Of all the recent mankind-at-peril films (The Happening, I Am Legend), Wall-E has to be the cutest.

Pixar does it again with Wall-E

A garbage cleaning robot suddenly finds himself in a space adventure to save the planet

Wall-E
Director:
Andrew Stanton
Voiced by: Ben Burtt, Elissa Knight, Jeff Garlin, Fred Willard,
Rating: ***1/2
 
Of all the recent mankind-at-peril films (The Happening, I Am Legend), Wall-E has to be the cutest. The story is a familiar one: Earth has been abandoned by the humans because it has become too polluted, and the last few have taken off in a spacecraft to find greener pastures in the galaxy. Life on the planet is on the brink of extinction, and it's up to one person - in this case, a robot - to try and save it.
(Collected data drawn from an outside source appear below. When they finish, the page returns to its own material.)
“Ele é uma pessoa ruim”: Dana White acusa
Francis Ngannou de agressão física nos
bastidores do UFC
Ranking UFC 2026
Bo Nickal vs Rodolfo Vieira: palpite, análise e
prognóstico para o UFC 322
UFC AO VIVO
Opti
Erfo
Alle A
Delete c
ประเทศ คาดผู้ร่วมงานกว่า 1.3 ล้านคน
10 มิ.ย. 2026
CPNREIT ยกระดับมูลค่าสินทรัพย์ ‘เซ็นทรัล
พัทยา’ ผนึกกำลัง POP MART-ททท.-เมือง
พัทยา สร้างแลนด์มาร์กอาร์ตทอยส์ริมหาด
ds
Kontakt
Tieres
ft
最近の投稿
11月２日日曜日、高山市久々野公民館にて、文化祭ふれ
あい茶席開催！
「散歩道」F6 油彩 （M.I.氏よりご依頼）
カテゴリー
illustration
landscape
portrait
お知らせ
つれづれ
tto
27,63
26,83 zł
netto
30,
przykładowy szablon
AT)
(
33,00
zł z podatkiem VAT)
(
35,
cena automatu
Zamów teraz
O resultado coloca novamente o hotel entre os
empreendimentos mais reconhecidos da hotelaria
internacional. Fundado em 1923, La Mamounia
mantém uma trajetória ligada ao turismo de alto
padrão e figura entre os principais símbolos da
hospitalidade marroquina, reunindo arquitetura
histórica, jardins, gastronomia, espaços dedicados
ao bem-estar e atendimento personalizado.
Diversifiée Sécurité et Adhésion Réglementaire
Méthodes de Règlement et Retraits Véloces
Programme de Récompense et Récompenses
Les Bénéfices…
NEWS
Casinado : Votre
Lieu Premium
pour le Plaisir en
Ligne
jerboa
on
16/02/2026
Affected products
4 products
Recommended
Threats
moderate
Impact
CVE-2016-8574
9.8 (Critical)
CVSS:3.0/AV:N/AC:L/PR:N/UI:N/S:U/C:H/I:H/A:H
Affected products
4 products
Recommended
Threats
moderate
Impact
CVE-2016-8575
So we see Wall-E, a garbage compacting robot that someone forgot to turn off when the humans left, sifting through skyscraper-high piles of trash, compressing them into neat building blocks and sometimes taking back a few trinkets that catch his fancy. Wall-E doesn't realise he can stop doing what he has for several centuries, even though Earth has emptied out.

He doesn't question his desolate surroundings and barely notices when holographic images pop up showing how a multinational called Buy n Large (BnL) took over the planet and generated so much trash that there was no place left for humans.

He doesn't find it weird that he and his cockroach buddy (sweeter, less precocious than the inhabitants of Joe's Apartment) are the only moving things in a vast landscape of litter. Till one day a search-droid called Eve drops in on him and changes his world. An unlikely romance blooms between the rickety, splattered Wall-E and sleek Eve. Together they must try and save the planet, green it, and bring back the humans who have been roaming in space for hundreds of years.
 
The computer wizards at Pixar have outdone themselves. To make a film almost completely without dialogue and still hold your attention with just the visuals, is no mean feat. For the first 40 minutes of Wall-E,the film's track has only robotic whirrs, clicks and beeps (including Wall-E's courtship rituals with Eve).

But the world that unfolds all around the robots is a magnificent one. Through a haze of dust and muted sunlight, we see a country laid to waste - huge dumpsters, hollowed-out malls and apartments, dust storms rising - in almost symphonic detail, ominous in its matter-of-factness.

The buildings simulate the familiar New York skyline, but as 'camera' zooms in, they reveal themselves to be piles and piles of compact garbage blocks in the shape of the Chrysler building (at this point, I even heard a gasp in the audience - testimony to Pixar's superbly realistic rendition).
 
The film begins to flag - and becomes predictable - when it comes to the humans. Director Andrew Stanton (Finding Nemo) throws in some sure-shot funnies: A rag-tag bunch of 'reject bots' who cut loose from a robotic madhouse and run amok; humans made overweight and lazy by having everything done for them; a mutinous robot crew, led by Auto the auto pilot, who refuse to take orders from the humans. Still, Stanton brings a light touch - and some heart - to these oft-repeated themes. At the end of the hour and a half, you might find yourself transfixed.